Accordingly, this study enrolled adults over 20 years of age and collected related information from the National Health and Nutrition Examination Survey (NHANES) database to explore the linear or nonlinear relationship between HDL-C and BMD and to investigate whether HDL-C levels have potential value for predicting the risk of osteoporosis or osteopenia.

Materials and methods

Study design and population

The NHANES database was compiled by the Centers for Disease Control, United States. The NHANES database collects and stores information on the health and nutritional status of American residents and is updated each year. The present study was a cross-sectional study. Two researchers (YT and SW) independently extracted data from NHANES 2005-2010 [21,22,23], and a third researcher (BG) regularly cross-checked the data collected. The ethics review board of the National Center for Health Statistics approved the study, and each participant signed a written informed consent form. Detailed information on the ethics application and written informed consent are provided on the NHANES website [24,25,26].

Data collection

Two researchers (YT and SW) independently extracted the following information:

  1. 1.

    Demographic data [age, gender, race/ethnicity, education level, and income to poverty ratio]

  2. 2.

    Examination data [BMD of femoral regions (total femur; femur neck; trochanter; intertrochanter) and the lumbar (L) spine (total spine; L1; L2; L3; L4)]

  3. 3.

    Laboratory data [HDL-C level (mg/dL), alanine aminotransferase (ALT) (U/L), aspartate aminotransferase (AST) (U/L), cholesterol level (mg/dL), total calcium (mg/dL), and C-reactive protein (mg/dL)]

  4. 4.

    Questionnaire data [alcohol consumption status (had at least 12 alcohol drinks in the past one year), smoking status (smoked at least 100 cigarettes in life), BMI (derived from height and weight); diabetes (has a doctor told you that you have diabetes), and hypertension (ever been told you have high blood pressure)]

  5. 5.

    Weight value [According to the rules of the weight value selection provided on the NHANES website [27], “Full Sample Two-Year Mobile Examination Center Exam Weight (WTMEC2YR)” was selected to represent the weight value. The final weight value used for analysis was equal to one-third of the “Full Sample Two-Year Mobile Examination Center Exam Weight” due to combining three two-year cycles of the continuous NHANES]
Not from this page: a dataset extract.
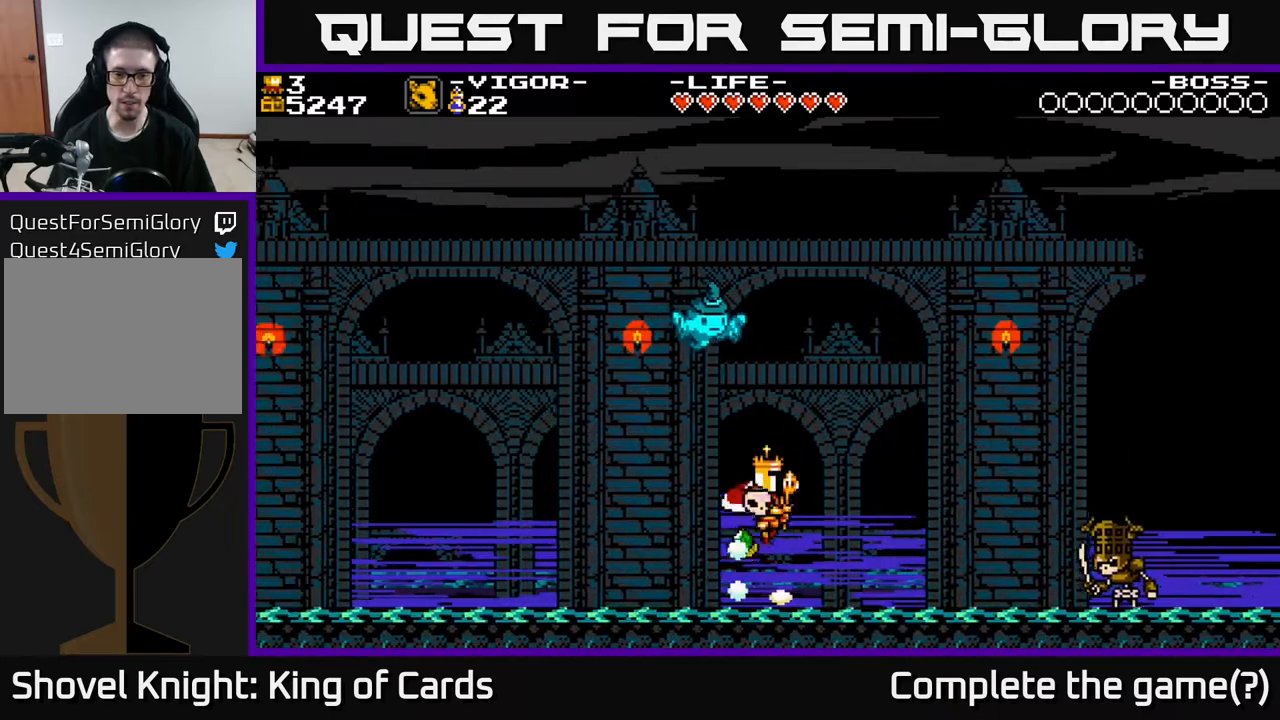
{"buttons": [], "events": [[33, "DPAD_LEFT", "up"], [83, "DPAD_RIGHT", "down"], [100, "A", "up"], [250, "DPAD_RIGHT", "up"], [350, "DPAD_LEFT", "down"], [383, "A", "down"], [483, "DPAD_LEFT", "up"], [500, "A", "up"]]}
Inclusion and exclusion criteria

The inclusion criteria were: (1) participants over or equal to 20 years of age, and (2) participants with available BMD and HDL-C data. The exclusion criteria were as follows: (1) subjects with cancer or malignancy (have doctors told you had cancer or a malignancy?); (2) subjects who used female hormones (ever used female hormones, such as oestrogen or progesterone?); and (3) subjects missing other variables data (data missing, answered "do not know" and refused to answer were considered missing data) were excluded.

Measurement of HDL-C levels

Briefly, based on the information provided on the NHANES website, the HDL-C measurement was performed at Lipid Laboratory, Johns Hopkins. Serum was collected for detection of HDL-C. Apolipoprotein-B (apoB)-containing lipoproteins were removed by reaction with blocking reagents and rendering them nonreactive with enzymatic cholesterol reagents under the assay conditions. HDL-C levels were measured using polyethylene glycol-coupled cholesteryl esterase, cholesterol oxidase, and sulfated alpha-cyclodextrin in the presence of Mg2+. Detailed information about the measurement of HDL-C is accessible on the NHANES website [28].

Evaluation of BMD

BMD was evaluated using dual energy X-ray absorptiometry (DXA) scans. The sites of assessment included femoral regions (total femur; femur neck; trochanter; intertrochanter) and the lumbar spine (total spine; L1; L2; L3; L4). Health technologists who were certified radiology technologists conducted the DXA scans using a Hologic QDR 4500A instrument (Hologic, Inc., Bedford, MA, USA) and Apex software version 3.2. Further details of the DXA examination protocol are described in the Body Composition Procedures Manual provided on the NHANES website [29].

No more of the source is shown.